Feedback is a vital tool in our own self development and that of our teams. Often though it has negative connotations so we shy away from it. However I believe that if delivered well and with the right mental approach it can really be a turning point in your career or that of one of your team.
I have recently come across the notion of “improving mode” when applied to feedback. This concept relies on hearing feedback or criticism both regularly but also being able to deal with that criticism with the right part of your brain. The idea is that the more you hear feedback or criticism the more you’re able to deal with the content and not the action of the feedback, you’re able to remove some or all of the emotional reaction.
To make this work you need to set up regular feedback sessions.
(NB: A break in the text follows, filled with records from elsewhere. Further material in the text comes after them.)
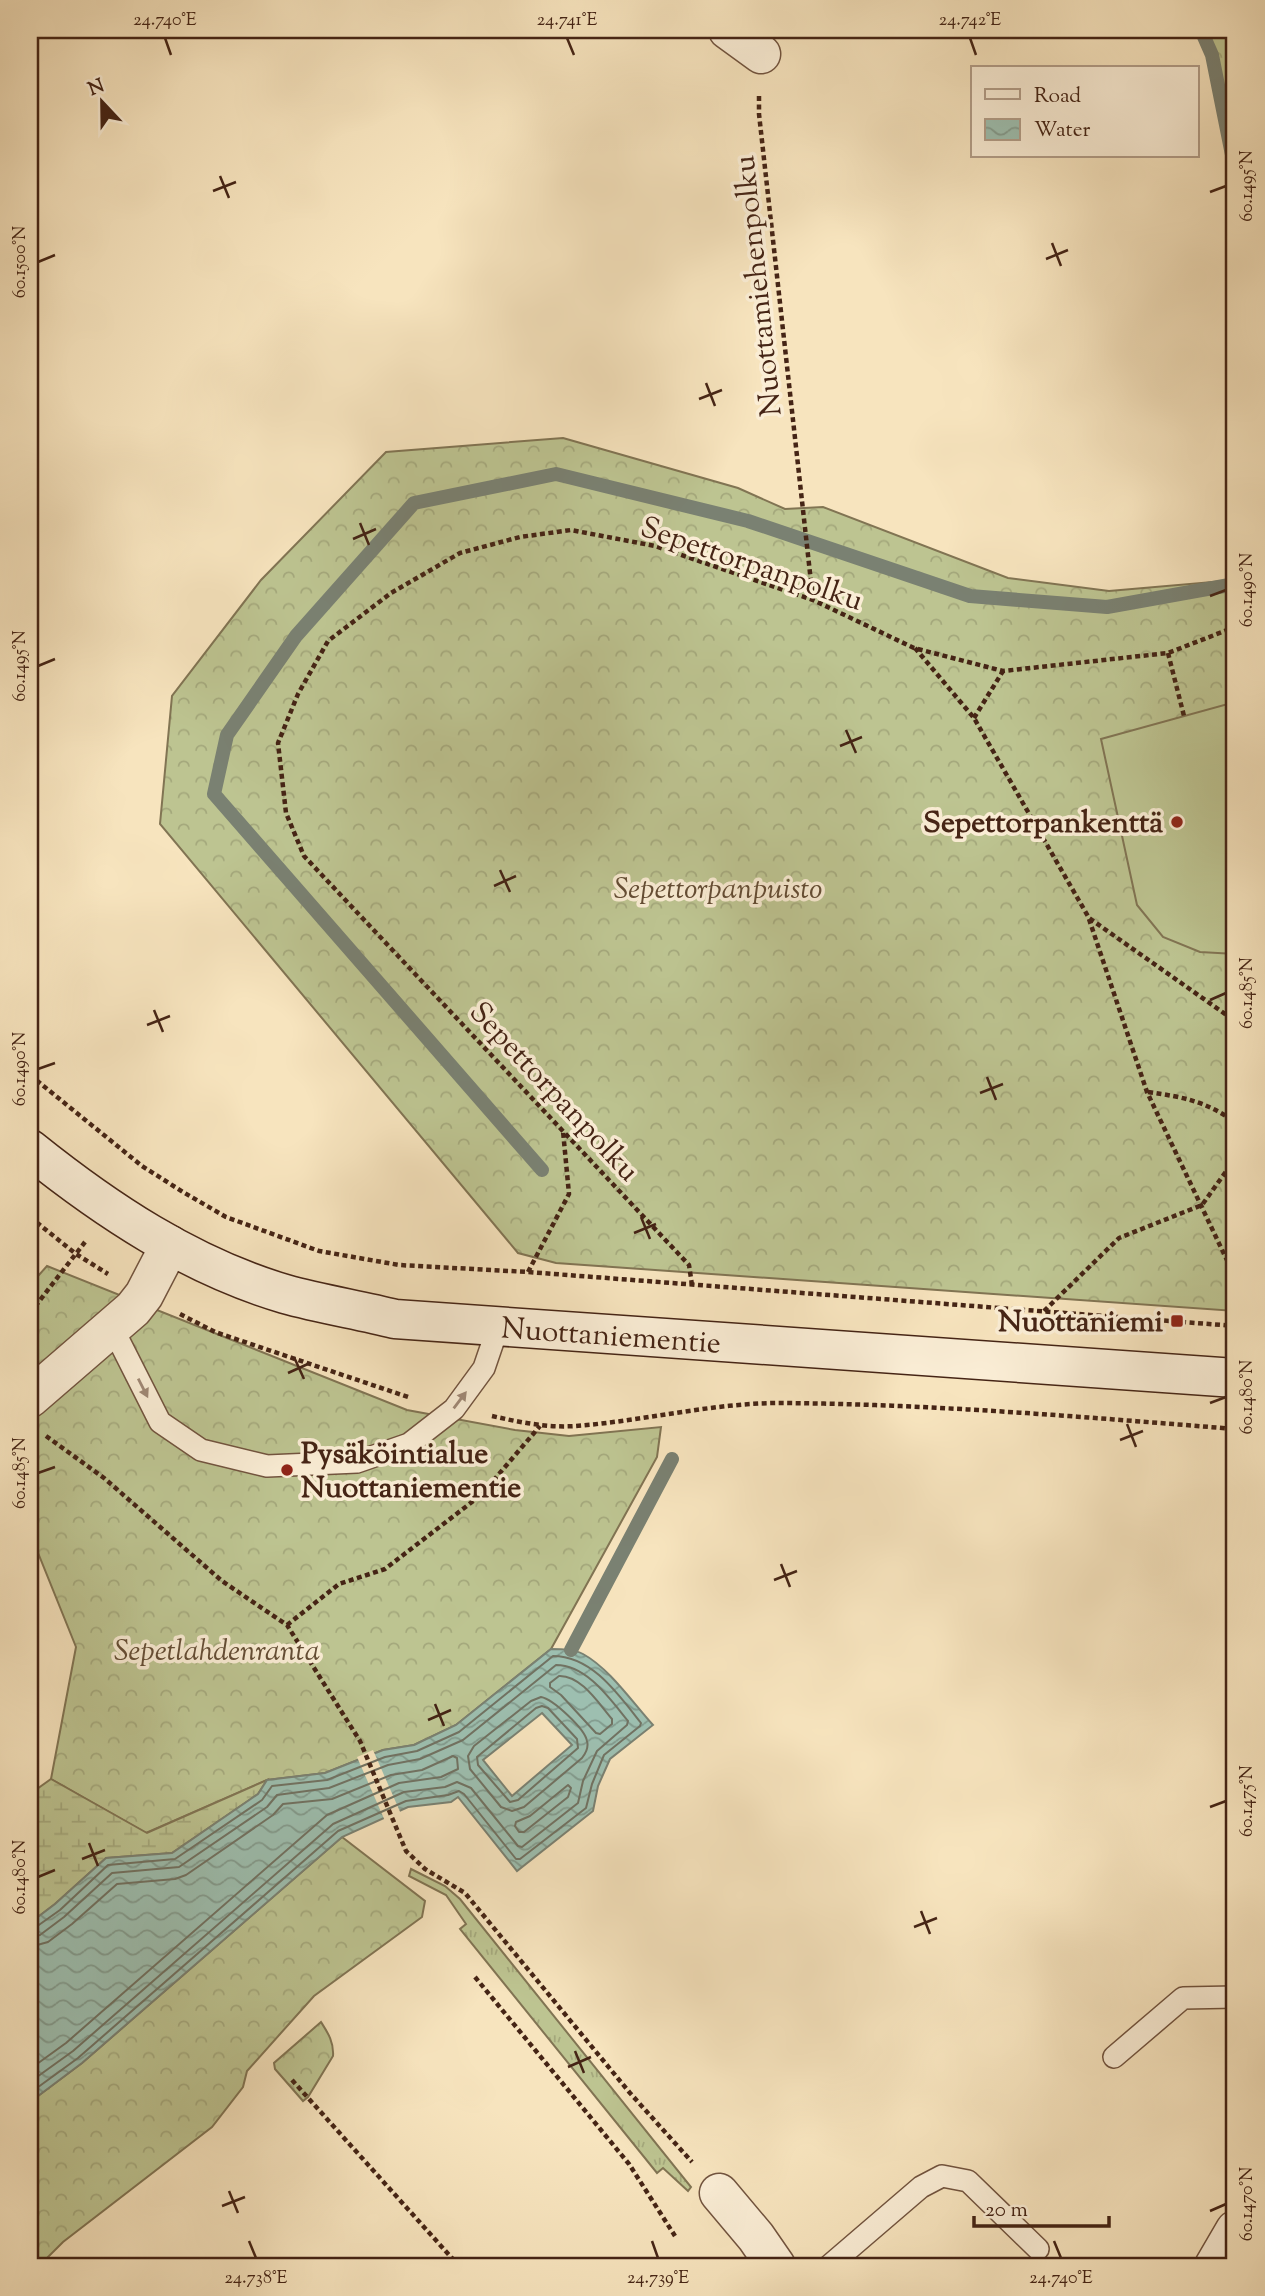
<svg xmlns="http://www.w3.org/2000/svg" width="1265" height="2296" font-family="'Sorts Mill Goudy',serif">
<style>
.grass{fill:url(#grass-tufts);stroke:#817453;stroke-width:2}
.forest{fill:url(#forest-crowns);stroke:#817453;stroke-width:2}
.wetland{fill:url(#wetland-marsh);stroke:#817453;stroke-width:2}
.pitch{fill:#bdc491;stroke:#817453;stroke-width:2}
.water{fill:url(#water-waves);stroke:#7a8172;stroke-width:2;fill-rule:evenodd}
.pier{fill:#f7e4be}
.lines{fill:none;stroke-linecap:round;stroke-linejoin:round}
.shore{stroke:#717262;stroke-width:2}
.stream{stroke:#7a8172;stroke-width:14}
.service-casing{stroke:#72543f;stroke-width:24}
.minor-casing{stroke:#72543f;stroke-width:41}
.secondary-casing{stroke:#452415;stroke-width:41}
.path{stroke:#452415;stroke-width:4.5;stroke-dasharray:5 3.5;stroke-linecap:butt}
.service{stroke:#faedd5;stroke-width:21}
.minor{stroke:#faedd5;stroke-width:38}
.secondary{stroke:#faedd5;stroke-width:38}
.oneway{fill:#a08875}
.ticks{fill:none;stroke:#452415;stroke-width:2.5}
.poi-dot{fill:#8f2418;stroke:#faedd5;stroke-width:2.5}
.labels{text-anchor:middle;stroke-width:7;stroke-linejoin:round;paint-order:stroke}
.street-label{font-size:30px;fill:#452415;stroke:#faedd5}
.poi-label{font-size:30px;font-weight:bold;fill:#452415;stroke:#faedd5;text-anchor:end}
.park-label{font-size:30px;font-style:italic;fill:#634c34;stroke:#faedd5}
.neatline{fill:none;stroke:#452415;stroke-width:2.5}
.ticks-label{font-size:18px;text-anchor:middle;fill:#452415}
</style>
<defs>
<pattern id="grass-tufts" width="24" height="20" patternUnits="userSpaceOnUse" patternTransform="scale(1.75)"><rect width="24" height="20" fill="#bdc491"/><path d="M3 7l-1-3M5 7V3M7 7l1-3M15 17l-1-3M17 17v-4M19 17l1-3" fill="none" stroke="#a4a87c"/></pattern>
<pattern id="forest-crowns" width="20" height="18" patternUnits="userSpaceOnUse" patternTransform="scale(1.75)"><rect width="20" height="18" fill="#bdc491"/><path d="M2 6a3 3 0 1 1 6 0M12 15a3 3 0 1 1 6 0" fill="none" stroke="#a4a87c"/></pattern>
<pattern id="wetland-marsh" width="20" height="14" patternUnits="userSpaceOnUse" patternTransform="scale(1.75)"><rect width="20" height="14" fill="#bdc491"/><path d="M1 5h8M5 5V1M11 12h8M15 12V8" fill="none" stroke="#a4a87c"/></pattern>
<pattern id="water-waves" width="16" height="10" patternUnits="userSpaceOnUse" patternTransform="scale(1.75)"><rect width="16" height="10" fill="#9dbfb0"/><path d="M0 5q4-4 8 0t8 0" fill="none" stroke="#829b8e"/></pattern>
</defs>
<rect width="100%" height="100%" fill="#f7e4be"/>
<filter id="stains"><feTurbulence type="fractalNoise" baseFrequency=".00286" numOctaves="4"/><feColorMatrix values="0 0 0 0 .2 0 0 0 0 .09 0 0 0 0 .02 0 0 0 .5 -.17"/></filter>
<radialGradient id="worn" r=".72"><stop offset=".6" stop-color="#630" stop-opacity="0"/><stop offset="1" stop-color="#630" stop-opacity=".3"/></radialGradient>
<path class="grass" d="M411,1869L445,1886L460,1899L691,2187L688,2191L663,2168L657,2173L460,1929L466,1924L446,1895L409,1876Z"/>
<g class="forest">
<path d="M1200,30H1235V170L1212,55Z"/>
<path d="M563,438L738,488L785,509L823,507L1008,578L1109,591L1235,580V1311L556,1263L518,1253L160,824L172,696L261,580L386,452Z"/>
<path d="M47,1266L407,1410L515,1430L569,1436L661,1427L657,1457L551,1649L456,1725L414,1745L383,1750L325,1773L267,1780L146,1833L51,1779L76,1647L34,1543L30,1540V1285Z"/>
<path d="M342,1837L425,1901L422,1917L314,1996L247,2071L243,2087L212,2127L63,2242L39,2266H30V2102L82,2063Z"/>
<path d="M321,2022C328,2033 334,2042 333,2056L308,2097L303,2101L275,2069L274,2063Z"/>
</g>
<path class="wetland" d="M51,1779L147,1833L267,1780L258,1794L172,1853L106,1858L55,1904L30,1923V1794Z"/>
<path class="pitch" d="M1235,702V954L1200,952L1163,937L1137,905L1101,739Z"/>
<path class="water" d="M551,1649C562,1649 574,1649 583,1654C609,1668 633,1703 653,1725L610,1759L598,1786L593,1811L517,1871L458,1797L451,1802L408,1807L342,1837L82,2063L30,2102V1923L55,1904L106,1858L172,1853L258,1794L267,1780L325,1773L383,1750L414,1745L456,1725ZM542,1713L572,1745L512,1796L483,1760Z"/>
<path class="pier" d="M373,1750L401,1814L385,1821L357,1757Z"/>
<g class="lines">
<g class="shore">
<path d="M559,1676C581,1675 599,1704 612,1719V1724L600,1734L596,1733L561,1695L550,1687V1683Z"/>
<path d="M541,1697C553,1699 585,1729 587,1741C589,1748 586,1753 582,1758L524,1807L512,1811L501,1807L470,1769L468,1756L474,1746L531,1701Z"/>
<path d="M542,1706L548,1708L577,1739L578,1748L518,1800L510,1802L478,1765L477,1757L536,1708Z"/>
<path d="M568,1785L571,1788L568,1797L524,1832H519L515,1826L516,1822L530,1816Z"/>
<path d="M30,1928L36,1927L60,1910L108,1865L175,1859L262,1800L272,1786L327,1780L385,1757L417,1751L459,1732L553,1656C592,1656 618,1694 641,1723L640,1726L604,1755L592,1784L586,1808L520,1859H516L464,1794L459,1791L448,1795L406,1801L338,1831L78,2058L30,2093"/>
<path d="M30,1937L40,1935L64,1917L112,1873L179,1867L267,1807L277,1795L329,1788L388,1765L420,1759L463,1740L556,1665C587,1665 610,1699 628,1721L627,1725L597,1751L583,1781L578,1803L522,1847L518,1846L471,1788L457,1782L445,1787L404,1792L333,1824L73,2051L30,2082"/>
<path d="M30,1947L48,1942L72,1924L117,1884L175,1879L186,1875L273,1815L283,1804L332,1799L391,1775L422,1770L453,1756L457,1758L458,1769L441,1777L399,1783L327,1815L66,2043L30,2069"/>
</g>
<g class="stream">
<path d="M1201,30L1212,55L1235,170"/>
<path d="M542,1170L214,794L227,735L296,636L414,503L556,474L748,521L970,596L1107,607L1235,584"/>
<path d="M571,1650L672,1459"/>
</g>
<g class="service-casing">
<g id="service">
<path d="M112,1327L160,1422L201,1450L267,1466L357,1462L409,1444L454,1409L484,1368L498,1327"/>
<path d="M1114,2057L1183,1998L1235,1997"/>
<path d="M829,2266L921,2187L942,2176L968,2181L1038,2249"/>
</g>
</g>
<g class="minor-casing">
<g id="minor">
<path d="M728,30L761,54"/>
<path d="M30,1398L133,1309L144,1295L170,1245"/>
<path d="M719,2193L756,2237L776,2266"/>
<path d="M1214,2266L1235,2230"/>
</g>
</g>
<g class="secondary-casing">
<path id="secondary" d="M30,1149C106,1210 190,1266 285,1294C321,1304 359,1310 395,1319L1235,1378"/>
</g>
<g class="path">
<path d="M759,96V114L813,600"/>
<path d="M915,648L974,718L1089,918L1235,1021"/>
<path d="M1168,653L1184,716"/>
<path d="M974,718L1003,671"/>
<path d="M1089,919L1147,1092L1235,1277"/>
<path d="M30,1075L142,1166L183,1192L226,1217L319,1251L399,1265L528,1272L1235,1326"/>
<path d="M1148,1092C1183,1097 1205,1101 1235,1122"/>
<path d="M30,1217L76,1254L108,1274"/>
<path d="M528,1272L569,1194L563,1131"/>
<path d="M692,1285L689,1265L304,856L286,813L278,743L298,694L328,641L391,593L460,553L520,537L571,530L655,546L813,600L914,648L1003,671L1168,653L1235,627"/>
<path d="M1044,1311L1119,1238L1202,1205L1235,1159"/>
<path d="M30,1313L85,1242"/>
<path d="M180,1314L215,1332L411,1398"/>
<path d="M492,1416C519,1422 547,1428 575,1426C644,1421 711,1403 780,1403C932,1404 1084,1417 1235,1429"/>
<path d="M46,1436L104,1478L222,1581L287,1625L360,1741L406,1851L425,1869L465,1893L630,2093L692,2162"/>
<path d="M287,1625L339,1584L385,1569L481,1495L540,1426"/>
<path d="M475,1977L629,2164L675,2236"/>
<path d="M292,2080L459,2266"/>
</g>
<use href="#service" class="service"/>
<use href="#minor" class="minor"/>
<use href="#secondary" class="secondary"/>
</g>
<defs><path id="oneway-solid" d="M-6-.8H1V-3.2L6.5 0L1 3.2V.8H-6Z" transform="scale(1.75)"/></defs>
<g class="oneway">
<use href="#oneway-solid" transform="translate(143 1388) rotate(63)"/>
<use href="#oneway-solid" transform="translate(460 1400) rotate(-53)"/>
</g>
<path class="ticks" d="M165,38L171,55M567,38L574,55M970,38L976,55M220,176L229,198M213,191L236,182M1210,192L1226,186M1052,243L1061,266M1046,259L1068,250M38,262L55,255M706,383L715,406M699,399L722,390M360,523L369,545M353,539L376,529M1210,596L1226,590M38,666L55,659M846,730L856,753M840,746L862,737M500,870L510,892M494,886L516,876M1210,1000L1226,993M154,1010L163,1032M147,1025L170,1016M38,1069L55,1063M987,1077L996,1100M980,1093L1003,1084M641,1217L650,1239M634,1233L656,1224M294,1357L304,1379M288,1373L310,1363M1210,1403L1226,1397M1127,1424L1136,1447M1120,1440L1143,1431M38,1473L55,1467M781,1564L790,1587M774,1580L797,1571M435,1704L444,1726M428,1720L451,1710M1210,1807L1226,1801M89,1843L98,1866M82,1859L105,1850M38,1877L55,1870M921,1911L930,1934M914,1927L937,1918M575,2051L584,2073M568,2067L591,2057M229,2191L238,2213M222,2206L245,2197M1210,2211L1226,2204M249,2241L256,2258M652,2241L658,2258M1054,2241L1061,2258"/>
<g class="poi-dot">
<circle cx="1177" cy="822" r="7"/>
<rect x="1170" y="1314" width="14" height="14" rx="3.5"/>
<circle cx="287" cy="1470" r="7"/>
</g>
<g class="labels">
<g class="street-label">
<text transform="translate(757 286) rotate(-96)" y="10">Nuottamiehenpolku</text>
<text transform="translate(752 563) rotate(19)" y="10">Sepettorpanpolku</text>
<text transform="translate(555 1091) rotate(47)" y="10">Sepettorpanpolku</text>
<text transform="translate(611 1335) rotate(4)" y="10">Nuottaniementie</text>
</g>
<g class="poi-label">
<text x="1163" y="832">Sepettorpankenttä</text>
<text x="1163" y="1331">Nuottaniemi</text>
<text x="301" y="1463" text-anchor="start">Pysäköintialue<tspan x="301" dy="34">Nuottaniementie</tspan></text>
</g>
<g class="park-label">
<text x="718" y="898">Sepettorpanpuisto</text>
<text x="217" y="1660">Sepetlahdenranta</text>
</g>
</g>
<rect width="1265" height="2296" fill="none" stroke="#f7e4be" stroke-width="77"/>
<rect x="971" y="66" width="228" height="91" fill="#faedd5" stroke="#b29d88" stroke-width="2"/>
<rect x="985" y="89" width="35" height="10" fill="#faedd5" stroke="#b29d88" stroke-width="2"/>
<text x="1034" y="102" font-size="21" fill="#452415">Road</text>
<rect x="985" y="119" width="35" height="21" fill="url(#water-waves)" stroke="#b29d88" stroke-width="2"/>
<text x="1034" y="136" font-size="21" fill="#452415">Water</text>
<g transform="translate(102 102) rotate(338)" stroke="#faedd5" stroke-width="5" paint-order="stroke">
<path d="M0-5L12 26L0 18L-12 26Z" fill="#452415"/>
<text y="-10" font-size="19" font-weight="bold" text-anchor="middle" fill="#452415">N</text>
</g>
<path d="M974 2216v10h135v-10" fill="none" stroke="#452415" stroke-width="3.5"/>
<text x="985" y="2216" font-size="21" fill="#452415" stroke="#faedd5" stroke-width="5" paint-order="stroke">20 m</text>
<rect x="38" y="38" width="1188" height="2220" class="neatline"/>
<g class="ticks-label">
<text x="165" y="25">24.740°E</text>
<text x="567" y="25">24.741°E</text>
<text x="970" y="25">24.742°E</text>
<text transform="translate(1246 186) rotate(-90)" y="6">60.1495°N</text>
<text transform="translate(19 262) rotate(-90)" y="6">60.1500°N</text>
<text transform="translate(1246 590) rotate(-90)" y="6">60.1490°N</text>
<text transform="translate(19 666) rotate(-90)" y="6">60.1495°N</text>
<text transform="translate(1246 993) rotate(-90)" y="6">60.1485°N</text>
<text transform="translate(19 1069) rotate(-90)" y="6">60.1490°N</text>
<text transform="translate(1246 1397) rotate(-90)" y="6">60.1480°N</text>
<text transform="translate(19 1473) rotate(-90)" y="6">60.1485°N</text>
<text transform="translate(1246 1801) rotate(-90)" y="6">60.1475°N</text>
<text transform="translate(19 1877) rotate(-90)" y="6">60.1480°N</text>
<text transform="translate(1246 2204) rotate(-90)" y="6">60.1470°N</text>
<text x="256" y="2283">24.738°E</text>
<text x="658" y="2283">24.739°E</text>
<text x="1061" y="2283">24.740°E</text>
</g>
<rect width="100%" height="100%" filter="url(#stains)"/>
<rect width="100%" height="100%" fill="url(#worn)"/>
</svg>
Openly invite feedback from your peers and gather it about your team. During projects include regular points in the process to analyse what has gone well and what hasn’t. Frame this with actions for both process but also personality or working methods too.
Then you need to listen to the language and not just the tone. What is being said, what are the specifics? How do they relate to you? Refine them down to the detail rather than the emotion and you’ll have a strong action point for improvement.
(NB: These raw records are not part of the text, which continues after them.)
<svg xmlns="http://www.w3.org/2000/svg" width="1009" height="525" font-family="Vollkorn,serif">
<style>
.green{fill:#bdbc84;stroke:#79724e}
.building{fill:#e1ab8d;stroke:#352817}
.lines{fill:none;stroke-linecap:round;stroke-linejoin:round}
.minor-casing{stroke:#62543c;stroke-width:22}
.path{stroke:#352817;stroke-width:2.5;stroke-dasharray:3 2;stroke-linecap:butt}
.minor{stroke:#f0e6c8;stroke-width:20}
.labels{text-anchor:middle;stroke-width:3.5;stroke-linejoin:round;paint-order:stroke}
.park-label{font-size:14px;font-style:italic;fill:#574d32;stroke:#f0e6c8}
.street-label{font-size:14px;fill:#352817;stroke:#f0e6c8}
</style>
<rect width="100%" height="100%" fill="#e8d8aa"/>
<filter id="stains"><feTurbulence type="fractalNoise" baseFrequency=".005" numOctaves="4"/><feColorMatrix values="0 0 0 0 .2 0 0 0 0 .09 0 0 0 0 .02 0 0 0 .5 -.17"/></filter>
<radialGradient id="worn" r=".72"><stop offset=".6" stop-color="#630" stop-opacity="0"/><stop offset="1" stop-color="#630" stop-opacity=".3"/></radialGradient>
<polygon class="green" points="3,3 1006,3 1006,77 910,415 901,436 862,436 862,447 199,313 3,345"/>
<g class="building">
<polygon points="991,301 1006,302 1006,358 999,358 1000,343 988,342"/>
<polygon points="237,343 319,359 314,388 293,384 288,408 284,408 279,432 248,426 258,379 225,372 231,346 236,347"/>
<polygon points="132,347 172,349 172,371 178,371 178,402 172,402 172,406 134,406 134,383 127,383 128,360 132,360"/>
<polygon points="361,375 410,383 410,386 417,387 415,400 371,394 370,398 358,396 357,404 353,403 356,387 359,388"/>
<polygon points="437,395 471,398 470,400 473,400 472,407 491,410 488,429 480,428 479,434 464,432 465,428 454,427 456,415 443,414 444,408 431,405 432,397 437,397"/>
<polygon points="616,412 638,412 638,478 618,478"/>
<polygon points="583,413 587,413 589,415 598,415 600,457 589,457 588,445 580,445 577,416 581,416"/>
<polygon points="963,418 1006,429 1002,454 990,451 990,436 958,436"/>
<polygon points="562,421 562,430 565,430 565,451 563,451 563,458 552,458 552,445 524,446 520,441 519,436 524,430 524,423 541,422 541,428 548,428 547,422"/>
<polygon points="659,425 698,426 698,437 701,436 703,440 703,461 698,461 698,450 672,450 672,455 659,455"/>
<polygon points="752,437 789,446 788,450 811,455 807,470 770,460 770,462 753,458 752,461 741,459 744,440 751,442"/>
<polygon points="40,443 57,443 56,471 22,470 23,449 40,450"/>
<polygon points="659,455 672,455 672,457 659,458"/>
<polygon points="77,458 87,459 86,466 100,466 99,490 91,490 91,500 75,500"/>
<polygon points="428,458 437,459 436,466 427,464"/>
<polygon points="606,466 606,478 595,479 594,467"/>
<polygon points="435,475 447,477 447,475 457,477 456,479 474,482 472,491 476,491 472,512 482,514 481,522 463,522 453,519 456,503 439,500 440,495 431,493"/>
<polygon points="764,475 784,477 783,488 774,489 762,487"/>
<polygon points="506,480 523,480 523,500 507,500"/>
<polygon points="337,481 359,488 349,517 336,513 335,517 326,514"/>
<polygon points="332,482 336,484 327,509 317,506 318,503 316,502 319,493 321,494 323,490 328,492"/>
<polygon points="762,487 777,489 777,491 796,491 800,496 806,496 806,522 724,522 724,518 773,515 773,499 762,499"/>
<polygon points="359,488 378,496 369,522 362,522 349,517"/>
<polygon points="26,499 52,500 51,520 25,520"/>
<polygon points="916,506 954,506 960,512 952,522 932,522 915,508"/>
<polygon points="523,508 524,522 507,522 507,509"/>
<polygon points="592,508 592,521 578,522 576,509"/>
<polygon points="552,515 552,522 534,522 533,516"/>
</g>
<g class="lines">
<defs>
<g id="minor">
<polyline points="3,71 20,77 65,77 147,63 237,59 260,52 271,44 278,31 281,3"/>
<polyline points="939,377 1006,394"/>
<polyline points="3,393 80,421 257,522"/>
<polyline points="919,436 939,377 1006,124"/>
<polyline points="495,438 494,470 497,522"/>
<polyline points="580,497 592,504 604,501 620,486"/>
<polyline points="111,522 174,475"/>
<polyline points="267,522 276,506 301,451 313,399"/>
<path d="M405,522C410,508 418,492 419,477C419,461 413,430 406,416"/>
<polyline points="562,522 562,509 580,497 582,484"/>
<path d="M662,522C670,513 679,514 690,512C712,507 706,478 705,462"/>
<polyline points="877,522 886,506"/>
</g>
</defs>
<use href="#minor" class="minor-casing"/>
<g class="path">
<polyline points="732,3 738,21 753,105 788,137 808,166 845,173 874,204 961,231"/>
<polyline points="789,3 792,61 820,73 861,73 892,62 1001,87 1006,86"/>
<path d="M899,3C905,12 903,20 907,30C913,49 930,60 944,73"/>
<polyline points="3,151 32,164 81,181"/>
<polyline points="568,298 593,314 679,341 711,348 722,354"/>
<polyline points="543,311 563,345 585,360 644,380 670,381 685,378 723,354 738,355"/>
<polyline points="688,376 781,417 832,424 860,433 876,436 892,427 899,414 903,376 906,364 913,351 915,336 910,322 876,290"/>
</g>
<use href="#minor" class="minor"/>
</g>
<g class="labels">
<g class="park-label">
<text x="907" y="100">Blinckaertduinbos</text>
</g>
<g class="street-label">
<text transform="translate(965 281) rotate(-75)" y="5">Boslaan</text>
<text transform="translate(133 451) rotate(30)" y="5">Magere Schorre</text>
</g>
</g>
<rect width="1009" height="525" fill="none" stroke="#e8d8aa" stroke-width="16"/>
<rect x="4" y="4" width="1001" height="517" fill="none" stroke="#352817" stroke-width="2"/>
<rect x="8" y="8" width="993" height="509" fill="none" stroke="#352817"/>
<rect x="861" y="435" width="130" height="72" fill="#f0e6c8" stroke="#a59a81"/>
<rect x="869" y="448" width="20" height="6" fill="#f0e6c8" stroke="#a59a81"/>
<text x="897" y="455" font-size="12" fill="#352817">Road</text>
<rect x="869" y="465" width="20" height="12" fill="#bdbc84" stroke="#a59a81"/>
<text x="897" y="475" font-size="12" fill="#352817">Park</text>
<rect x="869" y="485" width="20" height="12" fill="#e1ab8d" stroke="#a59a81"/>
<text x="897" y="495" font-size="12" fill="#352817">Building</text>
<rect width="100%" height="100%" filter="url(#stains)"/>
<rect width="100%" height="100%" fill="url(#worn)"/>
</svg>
It’s important to allow yourself time to reflect on the feedback. If feedback is given in an unannounced moment then it’s an easy and natural reaction to feel the impact at an emotional level. But take a moment for a bit of self reflection and you may be able to separate how you’re feeling from the message or point that is being made. Is it justified? How can you use it to improve your performance or not make the same mistake again?
I’ve heard a great little formula: Pain + Reflection = Progress. The ‘Pain’ is your emotional response. The ‘Reflection’ means you are learning something about yourself or how you work.